I’d never heard of hyperemesis until I fell pregnant in 2007. I simply thought that the persistent vomiting, nausea and the inability to keep water down were part and parcel of morning sickness. When that sickness went day and night and extended beyond 20 weeks, and when I had to be hospitalised for dehydration, I was finally diagnosed with hyperemesis.

At its worst point, I was hospitalised to have intravenous fluids for rehydration. And in my second pregnancy, I had the good fortune to be working in a fertility clinic, where the doctors were able to put me on a drip while working at my desk.

The second pregnancy was a special hell, because as you struggle to make it through each day for eight months, you have a toddler clamouring for attention, food, fun and games. And any movement seemed to make the suffering so much worse.

I would tire of others telling me they, too, had suffered morning sickness and “by the way, have you tried ginger?”.

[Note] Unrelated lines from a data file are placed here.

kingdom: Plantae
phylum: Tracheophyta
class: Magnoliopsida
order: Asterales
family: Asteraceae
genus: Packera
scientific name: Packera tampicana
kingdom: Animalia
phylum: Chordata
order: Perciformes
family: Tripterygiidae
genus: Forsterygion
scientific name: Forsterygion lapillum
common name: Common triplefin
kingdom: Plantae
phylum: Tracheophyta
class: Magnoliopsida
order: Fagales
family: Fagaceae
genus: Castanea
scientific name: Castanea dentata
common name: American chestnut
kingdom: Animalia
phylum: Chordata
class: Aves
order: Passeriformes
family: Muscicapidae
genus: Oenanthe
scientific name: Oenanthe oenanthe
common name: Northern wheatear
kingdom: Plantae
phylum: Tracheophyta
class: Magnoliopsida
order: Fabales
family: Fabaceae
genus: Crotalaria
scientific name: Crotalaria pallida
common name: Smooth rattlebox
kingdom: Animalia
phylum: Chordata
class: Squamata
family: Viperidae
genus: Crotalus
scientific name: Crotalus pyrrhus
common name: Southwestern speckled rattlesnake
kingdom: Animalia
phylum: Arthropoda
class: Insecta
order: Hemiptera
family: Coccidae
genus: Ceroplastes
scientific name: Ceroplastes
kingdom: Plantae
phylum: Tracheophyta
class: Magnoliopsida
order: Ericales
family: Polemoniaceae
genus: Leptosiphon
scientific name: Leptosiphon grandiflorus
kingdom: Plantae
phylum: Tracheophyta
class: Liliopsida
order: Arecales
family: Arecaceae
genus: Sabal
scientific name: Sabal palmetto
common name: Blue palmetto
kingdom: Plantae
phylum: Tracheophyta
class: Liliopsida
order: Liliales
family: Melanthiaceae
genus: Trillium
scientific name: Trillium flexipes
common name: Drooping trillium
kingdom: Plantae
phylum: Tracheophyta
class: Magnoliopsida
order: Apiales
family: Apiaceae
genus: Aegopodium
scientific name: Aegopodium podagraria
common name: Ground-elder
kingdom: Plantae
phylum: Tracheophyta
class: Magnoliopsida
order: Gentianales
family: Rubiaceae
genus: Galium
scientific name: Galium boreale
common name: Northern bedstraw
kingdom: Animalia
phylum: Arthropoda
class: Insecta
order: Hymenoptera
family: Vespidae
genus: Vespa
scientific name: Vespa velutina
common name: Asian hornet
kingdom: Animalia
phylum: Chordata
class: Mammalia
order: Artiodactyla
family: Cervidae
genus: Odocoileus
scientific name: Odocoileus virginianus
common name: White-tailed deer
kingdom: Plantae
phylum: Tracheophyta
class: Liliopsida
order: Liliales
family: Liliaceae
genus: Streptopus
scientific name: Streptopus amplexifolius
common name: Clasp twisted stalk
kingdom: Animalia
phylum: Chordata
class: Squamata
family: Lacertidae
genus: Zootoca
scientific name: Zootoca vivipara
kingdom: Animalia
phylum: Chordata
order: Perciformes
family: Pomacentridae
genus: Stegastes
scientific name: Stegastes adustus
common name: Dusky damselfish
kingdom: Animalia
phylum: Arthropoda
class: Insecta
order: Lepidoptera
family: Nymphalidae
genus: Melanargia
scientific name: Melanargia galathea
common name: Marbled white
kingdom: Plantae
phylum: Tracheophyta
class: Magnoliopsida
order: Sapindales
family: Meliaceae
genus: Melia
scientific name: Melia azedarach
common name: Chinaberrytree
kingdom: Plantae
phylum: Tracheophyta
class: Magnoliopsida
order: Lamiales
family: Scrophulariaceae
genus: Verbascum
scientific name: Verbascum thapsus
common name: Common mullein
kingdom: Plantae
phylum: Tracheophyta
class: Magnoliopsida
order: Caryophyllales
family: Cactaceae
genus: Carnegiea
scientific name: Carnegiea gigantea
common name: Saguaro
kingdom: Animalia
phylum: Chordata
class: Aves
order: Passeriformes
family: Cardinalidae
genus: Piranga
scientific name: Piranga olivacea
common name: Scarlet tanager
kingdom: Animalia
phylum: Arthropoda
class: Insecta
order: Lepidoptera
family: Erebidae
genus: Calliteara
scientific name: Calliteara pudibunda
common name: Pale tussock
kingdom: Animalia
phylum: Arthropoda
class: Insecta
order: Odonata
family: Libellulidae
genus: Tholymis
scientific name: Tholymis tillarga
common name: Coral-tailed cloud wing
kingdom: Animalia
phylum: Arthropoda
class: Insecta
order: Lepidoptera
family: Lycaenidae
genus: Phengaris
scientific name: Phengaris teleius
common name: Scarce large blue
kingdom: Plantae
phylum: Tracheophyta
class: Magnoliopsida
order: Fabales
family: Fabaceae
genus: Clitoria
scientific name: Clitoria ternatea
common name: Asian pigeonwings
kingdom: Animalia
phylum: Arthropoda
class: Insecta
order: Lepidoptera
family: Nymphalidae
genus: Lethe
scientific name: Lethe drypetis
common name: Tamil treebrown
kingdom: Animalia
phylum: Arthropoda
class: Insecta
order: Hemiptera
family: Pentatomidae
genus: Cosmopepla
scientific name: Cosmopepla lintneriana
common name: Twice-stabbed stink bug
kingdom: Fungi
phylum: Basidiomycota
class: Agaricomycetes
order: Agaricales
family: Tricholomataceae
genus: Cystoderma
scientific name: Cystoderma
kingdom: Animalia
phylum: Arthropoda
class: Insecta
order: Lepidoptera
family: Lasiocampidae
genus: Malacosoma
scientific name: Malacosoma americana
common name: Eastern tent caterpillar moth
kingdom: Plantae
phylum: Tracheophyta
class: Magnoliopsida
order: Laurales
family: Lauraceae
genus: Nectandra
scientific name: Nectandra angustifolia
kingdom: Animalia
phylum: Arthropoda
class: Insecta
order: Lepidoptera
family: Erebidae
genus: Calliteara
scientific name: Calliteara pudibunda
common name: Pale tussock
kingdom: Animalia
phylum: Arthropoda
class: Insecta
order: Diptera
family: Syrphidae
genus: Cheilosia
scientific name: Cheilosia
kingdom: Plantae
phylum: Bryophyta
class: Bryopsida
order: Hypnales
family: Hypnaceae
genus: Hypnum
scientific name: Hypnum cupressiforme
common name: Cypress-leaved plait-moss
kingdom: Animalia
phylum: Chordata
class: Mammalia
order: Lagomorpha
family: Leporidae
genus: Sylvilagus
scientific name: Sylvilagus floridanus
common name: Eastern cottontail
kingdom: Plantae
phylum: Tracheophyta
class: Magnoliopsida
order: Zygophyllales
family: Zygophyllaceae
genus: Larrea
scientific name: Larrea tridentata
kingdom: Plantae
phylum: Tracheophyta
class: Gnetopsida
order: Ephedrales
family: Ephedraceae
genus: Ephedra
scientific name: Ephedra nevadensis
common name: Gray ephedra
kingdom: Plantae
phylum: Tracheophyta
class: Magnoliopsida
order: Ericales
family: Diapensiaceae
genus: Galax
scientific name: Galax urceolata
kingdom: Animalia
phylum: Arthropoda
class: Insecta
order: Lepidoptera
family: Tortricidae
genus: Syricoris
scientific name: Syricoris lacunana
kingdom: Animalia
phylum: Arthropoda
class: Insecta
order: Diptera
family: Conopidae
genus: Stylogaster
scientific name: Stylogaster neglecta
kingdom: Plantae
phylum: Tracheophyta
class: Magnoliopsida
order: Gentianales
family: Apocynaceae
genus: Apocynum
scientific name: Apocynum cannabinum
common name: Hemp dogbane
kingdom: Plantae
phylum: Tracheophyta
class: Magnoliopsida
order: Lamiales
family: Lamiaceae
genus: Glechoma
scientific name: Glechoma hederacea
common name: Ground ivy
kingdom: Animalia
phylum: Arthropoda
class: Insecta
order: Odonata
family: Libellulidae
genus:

Ginger? I couldn’t even drink water. And not even the strongest of anti-nausea medication helped. My doctor prescribed something called Zofran, commonly given to cancer patients undergoing chemotherapy. They were so ineffectual I may as well have been chewing Mentos, and at $130 per pack of 10, they became an expensive medical experiment.

In weaker moments, I could understand the stories of those women who begged for terminations to end their suffering, as confronting as that sounds.

So to all those people who think Kate Middleton is soft, or weak, or slacking, remember – she hasn’t got morning sickness, she has a debilitating and devastating illness.